LaBranche C C, Clark S C, Johnson G D, Ornstein D, Sabath D E, Tushinski R, Paetkau V, Prystowsky M B
Department of Pathology and Laboratory Medicine, University of Pennsylvania, Philadelphia 19104.
Arch Biochem Biophys. 1990 Jan;276(1):153-9. doi: 10.1016/0003-9861(90)90022-q.

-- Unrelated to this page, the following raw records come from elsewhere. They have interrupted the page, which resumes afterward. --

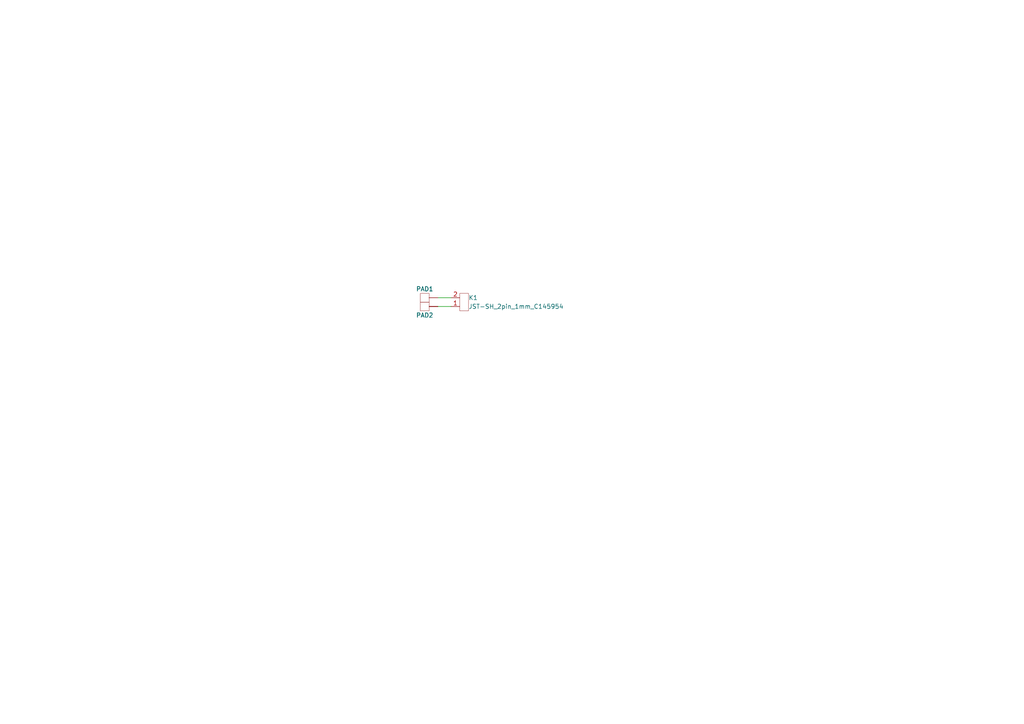
<source format=kicad_sch>
(kicad_sch (version 20210126) (generator eeschema)

  (paper "A4")

  (lib_symbols
    (symbol "e-radionica.com schematics:JST-SH_2pin_1mm_C145954" (in_bom yes) (on_board yes)
      (property "Reference" "K" (id 0) (at 0 5.715 0)
        (effects (font (size 1.27 1.27)))
      )
      (property "Value" "JST-SH_2pin_1mm_C145954" (id 1) (at 0 -3.81 0)
        (effects (font (size 1.27 1.27)))
      )
      (property "Footprint" "e-radionica.com footprinti:JST-SH_2pin_1mm_C145954" (id 2) (at 0 0 0)
        (effects (font (size 1.27 1.27)) hide)
      )
      (property "Datasheet" "" (id 3) (at 0 0 0)
        (effects (font (size 1.27 1.27)) hide)
      )
      (symbol "JST-SH_2pin_1mm_C145954_0_1"
        (rectangle (start 1.27 -2.54) (end -1.27 2.54)
          (stroke (width 0.0006)) (fill (type none))
        )
      )
      (symbol "JST-SH_2pin_1mm_C145954_1_1"
        (pin passive line (at 3.81 1.27 180) (length 2.54)
          (name "" (effects (font (size 1.27 1.27))))
          (number "1" (effects (font (size 1.27 1.27))))
        )
        (pin passive line (at 3.81 -1.27 180) (length 2.54)
          (name "" (effects (font (size 1.27 1.27))))
          (number "2" (effects (font (size 1.27 1.27))))
        )
      )
    )
    (symbol "e-radionica.com schematics:PAD_2x1.5" (pin_numbers hide) (pin_names hide) (in_bom yes) (on_board yes)
      (property "Reference" "PAD" (id 0) (at 0 2.54 0)
        (effects (font (size 1.27 1.27)))
      )
      (property "Value" "PAD_2x1.5" (id 1) (at 0 -2.54 0)
        (effects (font (size 1.27 1.27)))
      )
      (property "Footprint" "e-radionica.com footprinti:PAD_2x1.5" (id 2) (at -1.27 -3.81 0)
        (effects (font (size 1.27 1.27)) hide)
      )
      (property "Datasheet" "" (id 3) (at -1.27 0 0)
        (effects (font (size 1.27 1.27)) hide)
      )
      (symbol "PAD_2x1.5_0_1"
        (rectangle (start -1.27 1.27) (end 1.27 -1.27)
          (stroke (width 0.0006)) (fill (type none))
        )
      )
      (symbol "PAD_2x1.5_1_1"
        (pin passive line (at -3.81 0 0) (length 2.54)
          (name "~" (effects (font (size 1.27 1.27))))
          (number "1" (effects (font (size 1.27 1.27))))
        )
      )
    )
  )


  (wire (pts (xy 127 86.36) (xy 130.81 86.36))
    (stroke (width 0) (type solid) (color 0 0 0 0))
    (uuid 94ff34b4-bb62-41d1-aa83-be39c86588e8)
  )
  (wire (pts (xy 127 88.9) (xy 130.81 88.9))
    (stroke (width 0) (type solid) (color 0 0 0 0))
    (uuid 0698650a-78e1-4058-b1f3-fa5ddcf77965)
  )

  (symbol (lib_id "e-radionica.com schematics:PAD_2x1.5") (at 123.19 86.36 180) (unit 1)
    (in_bom yes) (on_board yes)
    (uuid c94c5812-c06e-46f7-9115-00cdb92ca597)
    (property "Reference" "PAD1" (id 0) (at 123.19 83.82 0))
    (property "Value" "PAD_2x1.5" (id 1) (at 125.73 82.55 0)
      (effects (font (size 1.27 1.27)) hide)
    )
    (property "Footprint" "e-radionica.com footprinti:PAD_2x1.5" (id 2) (at 124.46 82.55 0)
      (effects (font (size 1.27 1.27)) hide)
    )
    (property "Datasheet" "" (id 3) (at 124.46 86.36 0)
      (effects (font (size 1.27 1.27)) hide)
    )
    (pin "1" (uuid f90b5ec0-c1af-40ad-880f-1f6e98661b94))
  )

  (symbol (lib_id "e-radionica.com schematics:PAD_2x1.5") (at 123.19 88.9 180) (unit 1)
    (in_bom yes) (on_board yes)
    (uuid 5cc9f2d5-eb50-49cf-a3aa-c9db43c534c4)
    (property "Reference" "PAD2" (id 0) (at 123.19 91.44 0))
    (property "Value" "PAD_2x1.5" (id 1) (at 125.73 85.09 0)
      (effects (font (size 1.27 1.27)) hide)
    )
    (property "Footprint" "e-radionica.com footprinti:PAD_2x1.5" (id 2) (at 124.46 85.09 0)
      (effects (font (size 1.27 1.27)) hide)
    )
    (property "Datasheet" "" (id 3) (at 124.46 88.9 0)
      (effects (font (size 1.27 1.27)) hide)
    )
    (pin "1" (uuid f90b5ec0-c1af-40ad-880f-1f6e98661b94))
  )

  (symbol (lib_id "e-radionica.com schematics:JST-SH_2pin_1mm_C145954") (at 134.62 87.63 180) (unit 1)
    (in_bom yes) (on_board yes)
    (uuid 6cde3e4b-1727-4e94-815c-b9d511d1abc6)
    (property "Reference" "K1" (id 0) (at 135.89 86.36 0)
      (effects (font (size 1.27 1.27)) (justify right))
    )
    (property "Value" "JST-SH_2pin_1mm_C145954" (id 1) (at 135.89 88.9 0)
      (effects (font (size 1.27 1.27)) (justify right))
    )
    (property "Footprint" "e-radionica.com footprinti:JST-SH_2pin_1mm_C145954" (id 2) (at 134.62 87.63 0)
      (effects (font (size 1.27 1.27)) hide)
    )
    (property "Datasheet" "" (id 3) (at 134.62 87.63 0)
      (effects (font (size 1.27 1.27)) hide)
    )
    (pin "1" (uuid f3c88234-7486-412e-bd7f-50c0a4722ac5))
    (pin "2" (uuid b2c94491-4a7f-49e7-b5e5-7f812090b050))
  )

  (sheet_instances
    (path "/" (page "1"))
  )

  (symbol_instances
    (path "/6cde3e4b-1727-4e94-815c-b9d511d1abc6"
      (reference "K1") (unit 1) (value "JST-SH_2pin_1mm_C145954") (footprint "e-radionica.com footprinti:JST-SH_2pin_1mm_C145954")
    )
    (path "/c94c5812-c06e-46f7-9115-00cdb92ca597"
      (reference "PAD1") (unit 1) (value "PAD_2x1.5") (footprint "e-radionica.com footprinti:PAD_2x1.5")
    )
    (path "/5cc9f2d5-eb50-49cf-a3aa-c9db43c534c4"
      (reference "PAD2") (unit 1) (value "PAD_2x1.5") (footprint "e-radionica.com footprinti:PAD_2x1.5")
    )
  )
)

</source>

A deletion mutant of murine granulocyte-macrophage colony-stimulating factor (GM-CSF) which differs in primary structure from native GM-CSF in the carboxy-terminal 11 amino acids was prepared. Four amino acid residues are mutated and the seven terminal residues including Cys-118 are deleted. Supernatants from COS-1 cells transfected with this deletion mutant (GM-CSF(del] showed a 3000-fold decrease in the ability to stimulate bone marrow stem cells to proliferate and differentiate into granulocytes and macrophages in vitro. Northern blot analysis using poly(A)+ RNA extracted from the transfected cells showed equal accumulations of GM-CSF and GM-CSF(del). Transfection with full-length GM-CSF followed by immunoprecipitation of metabolically labeled supernatant proteins with rabbit anti-rGM-CSF antiserum yielded predominantly the 23-kDa, fully glycosylated form and small amounts of both a 29-kDa form and the 18-kDa non-N-glycosylated form. Transfection of the GM-CSF(del) mutant and immunoprecipitation revealed a large, diffuse band on sodium dodecyl sulfate--polyacrylamide gel electrophoresis with a molecular weight of about 29 kDa. Digestion of the immunoprecipitated 29-kDa species with N-glycanase converted the 29-kDa form into two forms of about 23 and 18 kDa, suggesting that the increase in molecular weight of the deletion mutant protein resulted from hyperglycosylation. Adding tunicamycin to the culture medium of cells transfected with GM-CSF(del) also yielded a single non-N-glycosylated species of about 18 kDa, but secretion was at a significantly lower level than either the 29-kDa hyperglycosylated GM-CSF(del) protein from non-tunicamycin-treated cells or the 18-kDa non-N-glycosylated full-length GM-CSF from tunicamycin-treated cells. Since very recent scanning-deletion analysis indicates that there is a critical region for activity near Cys-118 and that Cys-118 is necessary for maximal activity, we conclude that the Cys-118 residue is necessary for proper glycosylation and maximal biologic activity of GM-CSF.
制备了一种小鼠粒细胞-巨噬细胞集落刺激因子(GM-CSF)的缺失突变体,其在羧基末端11个氨基酸的一级结构上与天然GM-CSF不同。四个氨基酸残基发生了突变,包括Cys-118在内的七个末端残基被删除。用这种缺失突变体(GM-CSF(del))转染的COS-1细胞的上清液在体外刺激骨髓干细胞增殖并分化为粒细胞和巨噬细胞的能力下降了3000倍。使用从转染细胞中提取的聚腺苷酸(poly(A)+)RNA进行的Northern印迹分析显示GM-CSF和GM-CSF(del)有等量积累。用全长GM-CSF转染,然后用兔抗rGM-CSF抗血清对代谢标记的上清液蛋白进行免疫沉淀,主要产生23 kDa的完全糖基化形式以及少量的29 kDa形式和18 kDa的非N-糖基化形式。GM-CSF(del)突变体的转染和免疫沉淀在十二烷基硫酸钠-聚丙烯酰胺凝胶电泳上显示出一条大的弥散带,分子量约为29 kDa。用N-聚糖酶消化免疫沉淀的29 kDa物种,将29 kDa形式转化为两种约23 kDa和18 kDa的形式,这表明缺失突变体蛋白分子量的增加是由于高糖基化。向用GM-CSF(del)转染的细胞的培养基中添加衣霉素也产生了一种约18 kDa的单一非N-糖基化物种,但分泌水平明显低于未用衣霉素处理的细胞中29 kDa的高糖基化GM-CSF(del)蛋白或用衣霉素处理的细胞中18 kDa的非N-糖基化全长GM-CSF。由于最近的扫描缺失分析表明在Cys-118附近存在一个关键的活性区域,并且Cys-118对于最大活性是必需的,我们得出结论,Cys-118残基对于GM-CSF的正确糖基化和最大生物学活性是必需的。